## Required action
Can you render the material's lines between the one holding "Por Raúl López Gómez" and the one holding "contra la Depresión, que se conmemora", inclusive, as a JSON list of strings with one string per line and blank lines omitted?

=== Section Start ===

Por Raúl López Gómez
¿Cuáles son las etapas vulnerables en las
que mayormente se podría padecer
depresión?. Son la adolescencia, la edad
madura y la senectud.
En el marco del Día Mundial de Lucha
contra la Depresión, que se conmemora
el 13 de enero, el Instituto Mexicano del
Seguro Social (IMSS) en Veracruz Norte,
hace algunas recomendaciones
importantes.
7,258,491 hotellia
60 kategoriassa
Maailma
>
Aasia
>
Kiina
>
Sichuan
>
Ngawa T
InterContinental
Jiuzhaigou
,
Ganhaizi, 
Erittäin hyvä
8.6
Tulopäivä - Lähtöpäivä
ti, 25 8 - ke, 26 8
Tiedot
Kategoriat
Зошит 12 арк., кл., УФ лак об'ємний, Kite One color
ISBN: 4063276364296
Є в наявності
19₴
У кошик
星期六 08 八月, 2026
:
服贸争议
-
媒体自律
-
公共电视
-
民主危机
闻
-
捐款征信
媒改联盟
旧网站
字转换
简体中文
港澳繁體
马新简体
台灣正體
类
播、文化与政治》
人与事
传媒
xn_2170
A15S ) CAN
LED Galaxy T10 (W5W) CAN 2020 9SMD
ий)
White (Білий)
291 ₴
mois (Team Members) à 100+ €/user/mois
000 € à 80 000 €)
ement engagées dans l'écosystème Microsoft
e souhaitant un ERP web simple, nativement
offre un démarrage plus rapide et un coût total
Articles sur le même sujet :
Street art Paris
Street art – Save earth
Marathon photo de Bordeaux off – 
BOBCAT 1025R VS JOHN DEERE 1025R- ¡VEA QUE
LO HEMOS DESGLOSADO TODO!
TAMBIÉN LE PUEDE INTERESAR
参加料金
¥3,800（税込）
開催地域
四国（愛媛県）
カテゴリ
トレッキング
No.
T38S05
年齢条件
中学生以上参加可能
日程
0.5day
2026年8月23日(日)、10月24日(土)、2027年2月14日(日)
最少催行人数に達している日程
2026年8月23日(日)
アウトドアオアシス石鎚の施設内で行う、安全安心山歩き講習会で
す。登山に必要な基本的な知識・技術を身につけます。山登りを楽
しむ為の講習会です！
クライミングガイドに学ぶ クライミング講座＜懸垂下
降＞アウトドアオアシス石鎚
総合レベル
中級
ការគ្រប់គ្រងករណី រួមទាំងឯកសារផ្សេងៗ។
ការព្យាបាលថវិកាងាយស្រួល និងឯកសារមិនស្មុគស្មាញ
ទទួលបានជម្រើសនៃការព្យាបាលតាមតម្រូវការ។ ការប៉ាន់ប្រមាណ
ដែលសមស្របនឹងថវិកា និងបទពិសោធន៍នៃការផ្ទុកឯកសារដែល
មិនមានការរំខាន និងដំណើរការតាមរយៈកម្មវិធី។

=== Section End ===
=== Section Start ===

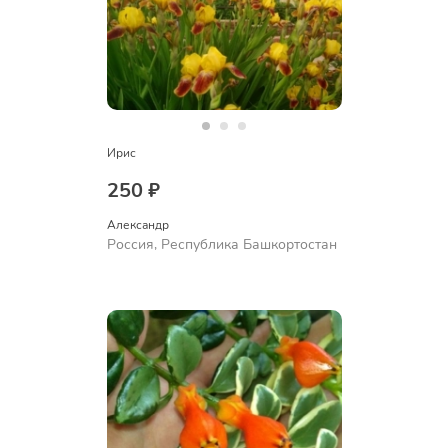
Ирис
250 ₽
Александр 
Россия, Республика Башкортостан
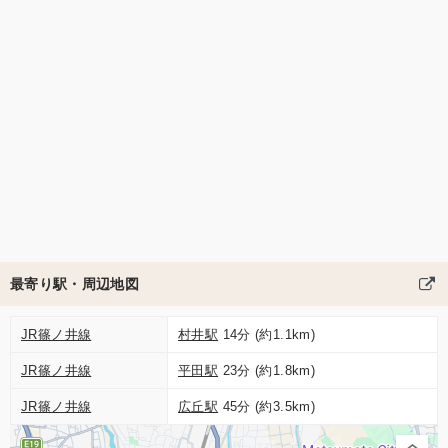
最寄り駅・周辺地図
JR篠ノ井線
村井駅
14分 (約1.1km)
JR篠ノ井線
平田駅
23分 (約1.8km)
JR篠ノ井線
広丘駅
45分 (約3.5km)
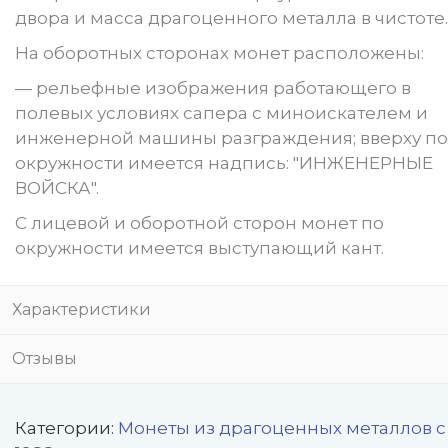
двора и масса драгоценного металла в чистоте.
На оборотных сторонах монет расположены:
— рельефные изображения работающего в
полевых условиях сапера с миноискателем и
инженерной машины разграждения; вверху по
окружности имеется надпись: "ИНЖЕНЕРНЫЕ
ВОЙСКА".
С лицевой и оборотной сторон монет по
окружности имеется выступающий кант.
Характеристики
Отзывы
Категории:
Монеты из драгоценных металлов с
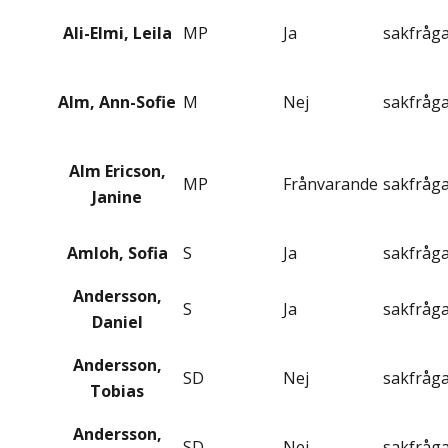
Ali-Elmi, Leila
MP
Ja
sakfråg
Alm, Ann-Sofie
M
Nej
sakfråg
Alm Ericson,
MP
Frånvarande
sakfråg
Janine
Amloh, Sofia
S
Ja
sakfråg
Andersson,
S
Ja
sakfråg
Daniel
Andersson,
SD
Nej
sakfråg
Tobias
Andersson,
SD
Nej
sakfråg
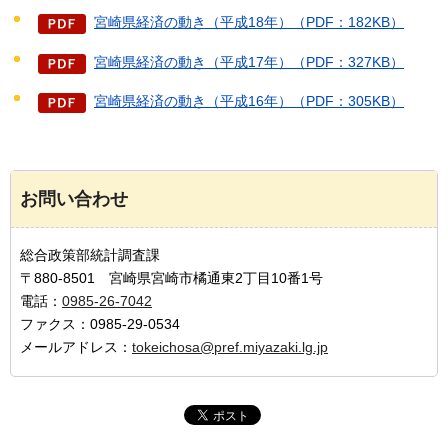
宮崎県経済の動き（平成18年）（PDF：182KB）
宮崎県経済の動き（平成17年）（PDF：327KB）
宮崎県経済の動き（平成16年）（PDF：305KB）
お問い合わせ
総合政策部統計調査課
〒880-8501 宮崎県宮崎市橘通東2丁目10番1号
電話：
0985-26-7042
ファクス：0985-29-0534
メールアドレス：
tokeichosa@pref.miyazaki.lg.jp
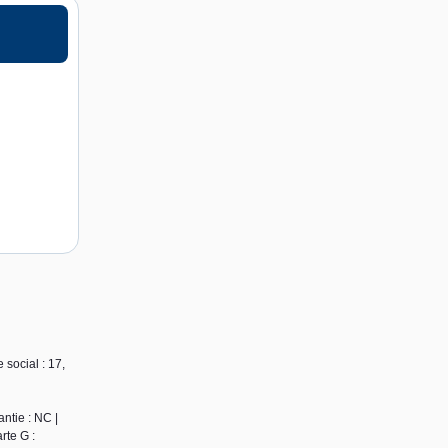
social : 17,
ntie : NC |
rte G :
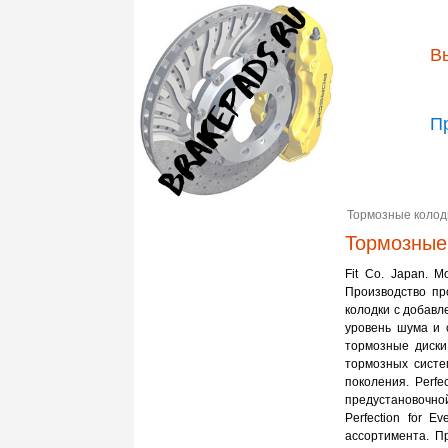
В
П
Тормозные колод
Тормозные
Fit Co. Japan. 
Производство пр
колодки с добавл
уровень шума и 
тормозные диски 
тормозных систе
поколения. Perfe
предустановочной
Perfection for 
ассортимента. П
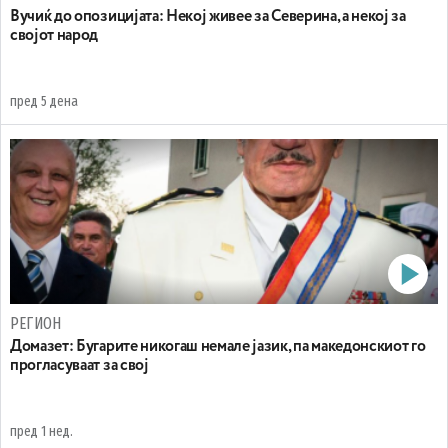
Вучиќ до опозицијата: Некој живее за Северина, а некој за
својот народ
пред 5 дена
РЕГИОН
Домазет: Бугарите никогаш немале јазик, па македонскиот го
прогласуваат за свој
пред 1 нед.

=== Section End ===

## Finished exercise
[
  "Por Raúl López Gómez",
  "¿Cuáles son las etapas vulnerables en las",
  "que mayormente se podría padecer",
  "depresión?. Son la adolescencia, la edad",
  "madura y la senectud.",
  "En el marco del Día Mundial de Lucha",
  "contra la Depresión, que se conmemora"
]